Robots, artificial intelligence and automation will not only feature prominently in future development of technology, they will see the global economy grow by trillions of dollars, according to Mark Knickrehm, group CEO of Accenture’s strategic consulting arm, Accenture Strategy.
Knickrehm spoke to Business Insider as the WEF annual meeting in Davos prepared to kick off.
“Robots and automation will play a significant part in the digital transformation to come. There are massive productivity gains to be made across manufacturing and logistics, for example, but also in services sectors as artificial intelligence takes on some of the workload of certain white collar roles,” said Knickrehm.
“In recent research we conducted, globally, workers are overwhelmingly optimistic about the impact of technology. By 5 to 1, they believe digital will improve their job prospects than worsen them. We believe that technology will not so much make super humans as make humans super.
“For example, Accenture delivered a proof of concept with Airbus which enables operators to use smart glasses to reduce the complexity and time required to assemble cabin seats. The interactive eyewear supports augmented reality and data retrieval from the cloud.”
This week, WEF released a report saying that “The Fourth Industrial Revolution”will lead to a net loss of over 5 million jobs in 15 major developed and emerging economies by 2020.
Knickrehm said that although robots will replace some jobs, it will also significantly improve the lives of workers who remain employed.
“Similar tools [to the Airbus one] are being used to help everyone from drill head operators in the mining sector to surgeons. In this way, technology will augment the roles that many people do,” said Knickrehm.
“At the same time, new technologies will certainly automate roles. But even in those sectors in which we see automation, we think there will be net gains in employment. In work we have published with the World Economic Forum, for instance, we estimate that the electricity sector, for all the talk of digital automation, could create 3.6 million jobs through new services in the next ten years globally. Despite the use of drones in logistics, will also see net job growth.”
Knickrehm spoke to Business Insider to coincide with Accenture Strategy’s report, entitled “Digital Disruption: the Growth Multiplier,” which is designed to provides a new and comprehensive measure of the scale of the digital economy in 11 major countries.
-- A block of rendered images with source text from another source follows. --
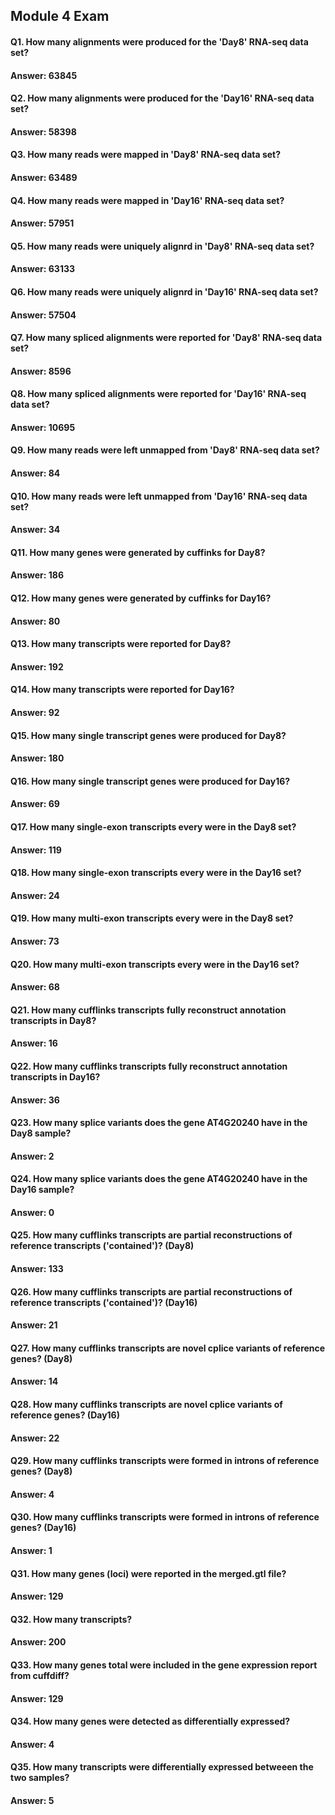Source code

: ## Module 4 Exam
#### Q1. How many alignments were produced for the 'Day8' RNA-seq data set?
#### Answer: 63845 

#### Q2. How many alignments were produced for the 'Day16' RNA-seq data set?
#### Answer: 58398 

#### Q3. How many reads were mapped in 'Day8' RNA-seq data set?
#### Answer: 63489 

#### Q4. How many reads were mapped in 'Day16' RNA-seq data set?
#### Answer: 57951 

#### Q5. How many reads were uniquely alignrd in 'Day8' RNA-seq data set?
#### Answer: 63133 

#### Q6. How many reads were uniquely alignrd in 'Day16' RNA-seq data set?
#### Answer: 57504 

#### Q7. How many spliced alignments were reported for 'Day8' RNA-seq data set?
#### Answer: 8596 

#### Q8. How many spliced alignments were reported for 'Day16' RNA-seq data set?
#### Answer: 10695 

#### Q9. How many reads were left unmapped from 'Day8' RNA-seq data set?
#### Answer: 84

#### Q10. How many reads were left unmapped from 'Day16' RNA-seq data set?
#### Answer: 34

#### Q11. How many genes were generated by cuffinks for Day8?
#### Answer: 186

#### Q12. How many genes were generated by cuffinks for Day16?
#### Answer: 80

#### Q13. How many transcripts were reported for Day8?
#### Answer: 192

#### Q14. How many transcripts were reported for Day16?
#### Answer: 92

#### Q15. How many single transcript genes were produced for Day8?
#### Answer: 180

#### Q16. How many single transcript genes were produced for Day16?
#### Answer: 69

#### Q17. How many single-exon transcripts every were in the Day8 set?
#### Answer: 119

#### Q18. How many single-exon transcripts every were in the Day16 set?
#### Answer: 24

#### Q19. How many multi-exon transcripts every were in the Day8 set?
#### Answer: 73

#### Q20. How many multi-exon transcripts every were in the Day16 set?
#### Answer: 68

#### Q21. How many cufflinks transcripts fully reconstruct annotation transcripts in Day8?
#### Answer: 16

#### Q22. How many cufflinks transcripts fully reconstruct annotation transcripts in Day16?
#### Answer: 36

#### Q23. How many splice variants does the gene AT4G20240 have in the Day8 sample?
#### Answer: 2

#### Q24. How many splice variants does the gene AT4G20240 have in the Day16 sample?
#### Answer: 0

#### Q25. How many cufflinks transcripts are partial reconstructions of  reference transcripts ('contained')? (Day8)
#### Answer: 133

#### Q26. How many cufflinks transcripts are partial reconstructions of  reference transcripts ('contained')? (Day16)
#### Answer: 21

#### Q27. How many cufflinks transcripts are novel cplice variants of reference genes? (Day8)
#### Answer: 14

#### Q28. How many cufflinks transcripts are novel cplice variants of reference genes? (Day16)
#### Answer: 22

#### Q29. How many cufflinks transcripts were formed in introns of reference genes? (Day8)
#### Answer: 4

#### Q30. How many cufflinks transcripts were formed in introns of reference genes? (Day16)
#### Answer: 1

#### Q31. How many genes (loci) were reported in the merged.gtl file?
#### Answer: 129

#### Q32. How many transcripts?
#### Answer: 200

#### Q33. How many genes total were included in the gene expression report from cuffdiff?
#### Answer: 129

#### Q34. How many genes were detected as differentially expressed?
#### Answer: 4

#### Q35. How many transcripts were differentially expressed betweeen the two samples?
#### Answer: 5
If countries and companies better optimised their approaches in using technology, refocusing company strategy to greater use tech and educate and employ people with digital skills, it could generate $2.3 trillion (£1.6 billion) of additional global economic output by 2020.
The report highlights how embedded the role of digital activity plays in economic growth and more than one-fifth of the world’s gross domestic product (GDP) attributed to some form of digital skills, capital and goods and services.
The report identified that the US is the “world’s most digital economy, with existing digital investments accounting for 33% of its output.”
The report falls neatly in line with the World Economic Forum Annual Meeting 2016 theme of the “Fourth Industrial Revolution” and will be seen by world leaders, business and industry executives and representatives from academia, civil society, media and arts.
Participants use the conference to help shape global agendas when it comes to geo-economics, global security, public health, education, gender parity and climate change.
Accenture Strategy says that for countries to generate higher rates of growth, companies will need to improve their Accenture Strategy Digital Density score.
This score tracks the extent to which digital penetrates a country’s businesses and economy and key factors give countries a better score, such as ease of access to finance and the openness of a country’s regulatory environment.